_Aufgabe A_:
Gib bitte den Teil der Einträge unten, der mit der Zeile beginnt, die „genus: Ctenitis“ enthält, und bis zum Ende der Einträge reicht, als nummerierte Liste wieder. Beide Enden gehören dazu, Leerzeilen lässt du weg.

Miserikordias Domini (Die Barmherzigkeit, Gottes, des Herrn)

Christus hat gelitten für euch und euch ein Vorbild hinterlassen, dass ihr sollt nachfolgen seinen Fußstapfen; er, der keine Sünde getan hat und in dessen Mund sich kein Betrug fand; der, als er geschmäht wurde, die Schmähung nicht erwiderte, nicht drohte, als er litt, es aber dem anheimstellte, der gerecht richtet; der unsre Sünden selbst hinaufgetragen hat an seinem Leibe auf das Holz, damit wir, den Sünden abgestorben, der Gerechtigkeit leben.
Durch seine Wunden seid ihr heil geworden.
Denn ihr wart wie irrende Schafe; aber ihr seid nun umgekehrt zu dem Hirten und Bischof eurer Seelen.

_Angezeigte Einträge_:
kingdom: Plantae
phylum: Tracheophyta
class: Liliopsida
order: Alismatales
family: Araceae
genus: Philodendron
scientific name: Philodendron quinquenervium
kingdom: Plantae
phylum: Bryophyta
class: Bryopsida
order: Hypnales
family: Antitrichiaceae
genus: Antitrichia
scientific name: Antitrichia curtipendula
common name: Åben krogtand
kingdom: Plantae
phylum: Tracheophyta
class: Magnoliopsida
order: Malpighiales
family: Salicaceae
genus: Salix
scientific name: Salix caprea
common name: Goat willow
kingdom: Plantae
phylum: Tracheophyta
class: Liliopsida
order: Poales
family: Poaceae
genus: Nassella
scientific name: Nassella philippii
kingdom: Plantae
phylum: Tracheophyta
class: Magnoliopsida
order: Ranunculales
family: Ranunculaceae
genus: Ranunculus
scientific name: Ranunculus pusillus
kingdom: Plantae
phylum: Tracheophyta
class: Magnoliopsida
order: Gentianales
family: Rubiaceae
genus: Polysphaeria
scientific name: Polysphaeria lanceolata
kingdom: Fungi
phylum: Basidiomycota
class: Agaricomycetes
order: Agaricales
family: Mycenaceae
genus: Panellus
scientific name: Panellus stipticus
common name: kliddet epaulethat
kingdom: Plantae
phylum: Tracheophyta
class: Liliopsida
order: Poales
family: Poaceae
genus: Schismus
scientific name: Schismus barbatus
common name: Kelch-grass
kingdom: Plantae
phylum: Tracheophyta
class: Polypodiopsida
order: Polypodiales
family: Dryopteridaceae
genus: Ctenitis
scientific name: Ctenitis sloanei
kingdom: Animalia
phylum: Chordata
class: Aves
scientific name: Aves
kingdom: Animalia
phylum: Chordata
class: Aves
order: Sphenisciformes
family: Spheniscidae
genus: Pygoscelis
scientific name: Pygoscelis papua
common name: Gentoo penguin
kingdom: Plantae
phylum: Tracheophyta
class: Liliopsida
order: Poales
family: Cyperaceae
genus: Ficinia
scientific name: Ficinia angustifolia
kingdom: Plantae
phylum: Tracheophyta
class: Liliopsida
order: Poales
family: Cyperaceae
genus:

_Aufgabe B_:
Beantworte zum Auszug oben diese Fragen:
(i) Wem stellte Christus es laut dem Auszug anheim, als er litt?
(ii) Wodurch seid ihr heil geworden?
(iii) Wie wart ihr, bevor ihr zu dem Hirten umgekehrt seid?

_Lösung A_:
1. genus: Ctenitis
2. scientific name: Ctenitis sloanei
3. kingdom: Animalia
4. phylum: Chordata
5. class: Aves
6. scientific name: Aves
7. kingdom: Animalia
8. phylum: Chordata
9. class: Aves
10. order: Sphenisciformes
11. family: Spheniscidae
12. genus: Pygoscelis
13. scientific name: Pygoscelis papua
14. common name: Gentoo penguin
15. kingdom: Plantae
16. phylum: Tracheophyta
17. class: Liliopsida
18. order: Poales
19. family: Cyperaceae
20. genus: Ficinia
21. scientific name: Ficinia angustifolia
22. kingdom: Plantae
23. phylum: Tracheophyta
24. class: Liliopsida
25. order: Poales
26. family: Cyperaceae
27. genus:

_Lösung B_:
(i) Dem, der gerecht richtet.
(ii) Durch seine Wunden.
(iii) Wie irrende Schafe.